There is to my mind no Frank album which isn't fascinating – from his artistic triumphs (Songs for Swingin' Lovers!
; Only the Lonely
) to his experiments (the first Sinatra-Jobim album; Watertown
); even his over-reaches (the triple album Trilogy
from 1980) and swansongs as his voice aged (She Shot Me Down
, 1981). Weeks after my father died, Sinatra released the technologically created Duets,
where he went through some of his iconic songs with a range of stars he never met which lacked the pathos of his previous work. I bought it on its day of release with £20 of pennies my father had saved in a biscuit tin which felt very apt.
Thirty years on: learning from the past for the present and future
There are lots of shades of grey and nuance to my memories of my parents. My mother passed away in 2006 and had a very different take from my father on much of the world. My memories as a child of my mother were her practical skills, determination and stubbornness for good and bad. She was informed by a community activism in the council estate I grew up in: Ardler, Dundee. She did things, she brought people together, and supported and encouraged others. It was not until well into adulthood that I worked out that in terms of practical politics it was really my mother who was the activist and campaigner.
Thirty years after Eddie's passing, our world may seem very different and going in the wrong direction but some things remain constant. Whenever various friends or family used to lament what Harold Wilson's Labour Governments were doing in the 1960s and 1970s, saying 'this shows the shortcomings of a socialist government', my father would always answer: 'We don't have a socialist government, we have a Labour Government'. At the same time, he had a deep-seated inability to understand the Tory Party or the appeal of Toryism to voters – a characteristic common to large parts of the left to this day.
I take many good things from my parents. Their love of books and ideas; their alacrity, spirit and zest for life; their constant curiosity in asking questions, sometimes constructively, sometimes when others wouldn't. Neither of them got every call or stance right, personally as well as politically, but who can truly say that about themselves?
Both my parents believed in the good society: an environment where people came together to support each other, look out for each other, and ensure that each generation saw wider opportunity and chances for working-class kids. That was the Britain my parents believed in and which they voted for in 1979, just as those good stories were being eroded and undermined.

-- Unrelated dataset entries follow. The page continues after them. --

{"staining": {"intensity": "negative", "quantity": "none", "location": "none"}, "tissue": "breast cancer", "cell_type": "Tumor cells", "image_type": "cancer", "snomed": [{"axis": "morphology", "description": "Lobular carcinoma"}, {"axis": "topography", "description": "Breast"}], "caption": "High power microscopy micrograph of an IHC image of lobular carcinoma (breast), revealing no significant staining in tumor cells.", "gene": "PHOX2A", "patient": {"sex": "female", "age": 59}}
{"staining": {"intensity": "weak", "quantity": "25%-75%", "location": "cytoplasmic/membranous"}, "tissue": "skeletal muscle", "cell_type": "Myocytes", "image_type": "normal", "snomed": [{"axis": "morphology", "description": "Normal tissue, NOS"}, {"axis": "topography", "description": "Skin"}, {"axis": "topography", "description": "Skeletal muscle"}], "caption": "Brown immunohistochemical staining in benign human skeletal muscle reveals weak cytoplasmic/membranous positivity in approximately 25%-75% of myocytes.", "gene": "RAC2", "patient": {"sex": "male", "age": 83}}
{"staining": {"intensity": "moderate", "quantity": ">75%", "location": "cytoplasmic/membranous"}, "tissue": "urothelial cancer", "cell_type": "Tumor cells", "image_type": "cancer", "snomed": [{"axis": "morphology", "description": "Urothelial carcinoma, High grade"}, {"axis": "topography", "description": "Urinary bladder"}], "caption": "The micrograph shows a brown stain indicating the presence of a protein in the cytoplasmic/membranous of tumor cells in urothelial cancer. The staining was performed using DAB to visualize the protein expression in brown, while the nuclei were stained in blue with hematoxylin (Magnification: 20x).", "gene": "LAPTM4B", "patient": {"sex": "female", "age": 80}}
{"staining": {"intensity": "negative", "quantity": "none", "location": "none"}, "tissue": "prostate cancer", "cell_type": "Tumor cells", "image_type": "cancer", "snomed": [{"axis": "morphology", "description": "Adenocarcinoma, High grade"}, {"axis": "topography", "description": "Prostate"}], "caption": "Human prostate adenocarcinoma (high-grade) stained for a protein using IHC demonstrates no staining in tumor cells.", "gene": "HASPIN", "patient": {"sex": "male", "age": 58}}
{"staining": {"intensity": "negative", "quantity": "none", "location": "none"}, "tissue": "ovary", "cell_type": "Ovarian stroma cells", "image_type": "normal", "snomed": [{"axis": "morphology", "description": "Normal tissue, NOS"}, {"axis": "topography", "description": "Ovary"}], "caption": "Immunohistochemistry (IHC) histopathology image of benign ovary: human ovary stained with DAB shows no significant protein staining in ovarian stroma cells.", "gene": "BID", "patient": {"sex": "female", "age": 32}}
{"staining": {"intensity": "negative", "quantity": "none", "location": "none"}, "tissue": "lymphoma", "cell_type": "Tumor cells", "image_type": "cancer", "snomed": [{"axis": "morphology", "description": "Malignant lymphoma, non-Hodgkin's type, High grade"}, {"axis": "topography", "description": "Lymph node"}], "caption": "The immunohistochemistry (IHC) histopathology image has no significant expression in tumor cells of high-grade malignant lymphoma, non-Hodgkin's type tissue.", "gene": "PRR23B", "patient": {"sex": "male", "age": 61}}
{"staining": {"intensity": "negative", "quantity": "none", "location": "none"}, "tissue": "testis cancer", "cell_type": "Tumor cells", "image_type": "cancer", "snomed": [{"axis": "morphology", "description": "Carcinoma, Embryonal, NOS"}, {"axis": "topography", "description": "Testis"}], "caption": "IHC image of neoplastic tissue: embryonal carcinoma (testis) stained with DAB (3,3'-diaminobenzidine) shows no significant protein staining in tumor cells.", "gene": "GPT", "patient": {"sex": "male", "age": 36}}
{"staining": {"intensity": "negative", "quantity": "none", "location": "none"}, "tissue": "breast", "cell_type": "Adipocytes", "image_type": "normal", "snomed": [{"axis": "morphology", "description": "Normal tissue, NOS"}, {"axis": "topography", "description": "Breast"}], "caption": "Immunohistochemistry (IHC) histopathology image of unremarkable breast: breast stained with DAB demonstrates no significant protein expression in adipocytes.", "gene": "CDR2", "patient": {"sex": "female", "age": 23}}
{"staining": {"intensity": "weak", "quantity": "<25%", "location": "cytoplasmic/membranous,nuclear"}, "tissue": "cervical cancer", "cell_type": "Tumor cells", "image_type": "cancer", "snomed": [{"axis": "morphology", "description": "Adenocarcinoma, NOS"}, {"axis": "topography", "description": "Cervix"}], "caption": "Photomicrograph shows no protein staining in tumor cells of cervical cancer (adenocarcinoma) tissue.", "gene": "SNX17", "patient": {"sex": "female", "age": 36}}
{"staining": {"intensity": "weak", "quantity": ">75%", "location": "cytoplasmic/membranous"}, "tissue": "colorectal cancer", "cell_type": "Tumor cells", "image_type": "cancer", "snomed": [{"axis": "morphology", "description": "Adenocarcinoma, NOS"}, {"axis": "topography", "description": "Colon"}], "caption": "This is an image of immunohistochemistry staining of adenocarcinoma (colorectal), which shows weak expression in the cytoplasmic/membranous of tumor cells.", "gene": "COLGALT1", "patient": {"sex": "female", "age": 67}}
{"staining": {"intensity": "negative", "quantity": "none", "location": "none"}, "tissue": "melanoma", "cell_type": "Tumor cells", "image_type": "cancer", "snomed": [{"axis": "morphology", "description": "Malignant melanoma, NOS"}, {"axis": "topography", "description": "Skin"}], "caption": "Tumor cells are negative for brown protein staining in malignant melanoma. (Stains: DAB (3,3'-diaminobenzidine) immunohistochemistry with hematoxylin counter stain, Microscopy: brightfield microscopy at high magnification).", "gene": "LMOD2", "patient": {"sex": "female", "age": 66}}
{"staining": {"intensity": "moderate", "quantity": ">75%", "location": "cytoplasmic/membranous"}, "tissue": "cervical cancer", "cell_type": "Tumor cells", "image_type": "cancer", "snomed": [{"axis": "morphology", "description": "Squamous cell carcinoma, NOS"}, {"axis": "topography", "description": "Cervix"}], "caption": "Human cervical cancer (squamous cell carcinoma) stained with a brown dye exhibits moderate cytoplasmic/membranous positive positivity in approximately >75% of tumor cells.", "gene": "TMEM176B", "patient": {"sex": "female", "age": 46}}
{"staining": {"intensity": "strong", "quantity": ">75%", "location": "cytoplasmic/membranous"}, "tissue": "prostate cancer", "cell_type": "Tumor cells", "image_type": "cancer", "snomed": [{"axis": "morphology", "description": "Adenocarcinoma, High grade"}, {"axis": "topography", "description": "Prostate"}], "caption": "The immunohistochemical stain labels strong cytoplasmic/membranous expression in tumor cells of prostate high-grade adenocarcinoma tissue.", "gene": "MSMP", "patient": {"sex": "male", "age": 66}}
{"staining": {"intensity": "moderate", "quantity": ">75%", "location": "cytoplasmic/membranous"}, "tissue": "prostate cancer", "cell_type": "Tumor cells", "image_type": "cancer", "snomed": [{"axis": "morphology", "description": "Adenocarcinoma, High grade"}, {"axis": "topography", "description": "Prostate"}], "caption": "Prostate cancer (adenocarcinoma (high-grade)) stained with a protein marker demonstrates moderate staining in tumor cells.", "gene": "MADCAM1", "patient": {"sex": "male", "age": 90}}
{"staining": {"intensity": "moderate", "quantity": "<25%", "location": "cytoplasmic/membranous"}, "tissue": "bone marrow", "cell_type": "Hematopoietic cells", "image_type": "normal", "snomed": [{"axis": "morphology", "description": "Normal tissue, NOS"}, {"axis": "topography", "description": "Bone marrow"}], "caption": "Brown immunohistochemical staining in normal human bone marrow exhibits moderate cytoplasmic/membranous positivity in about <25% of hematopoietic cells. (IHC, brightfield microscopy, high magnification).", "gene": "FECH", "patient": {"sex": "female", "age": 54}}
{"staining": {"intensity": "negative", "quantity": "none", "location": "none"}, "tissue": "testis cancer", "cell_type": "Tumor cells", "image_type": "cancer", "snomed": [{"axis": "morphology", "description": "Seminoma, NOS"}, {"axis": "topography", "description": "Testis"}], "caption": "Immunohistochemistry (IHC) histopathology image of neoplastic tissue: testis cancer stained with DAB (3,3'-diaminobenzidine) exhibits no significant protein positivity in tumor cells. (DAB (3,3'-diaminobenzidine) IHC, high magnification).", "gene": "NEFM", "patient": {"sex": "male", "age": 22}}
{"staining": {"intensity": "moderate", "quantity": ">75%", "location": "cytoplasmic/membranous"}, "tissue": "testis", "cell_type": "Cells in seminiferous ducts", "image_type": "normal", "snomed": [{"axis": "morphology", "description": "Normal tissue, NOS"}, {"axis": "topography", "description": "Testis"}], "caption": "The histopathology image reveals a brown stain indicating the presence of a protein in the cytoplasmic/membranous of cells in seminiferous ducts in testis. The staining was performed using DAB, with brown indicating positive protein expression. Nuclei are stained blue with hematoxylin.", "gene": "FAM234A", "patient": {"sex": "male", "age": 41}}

Thirty years on, many of the storm clouds around are much darker for humanity and the planet. Yet there is no choice but to try to come together, to find common language around values and act – on the climate crisis, runaway capitalism, the rise of hate politics and fascism, and the open attacks on democracy across the globe. Inaction and lack of agency has dire consequences, so we must find a way and draw from the examples of previous generations.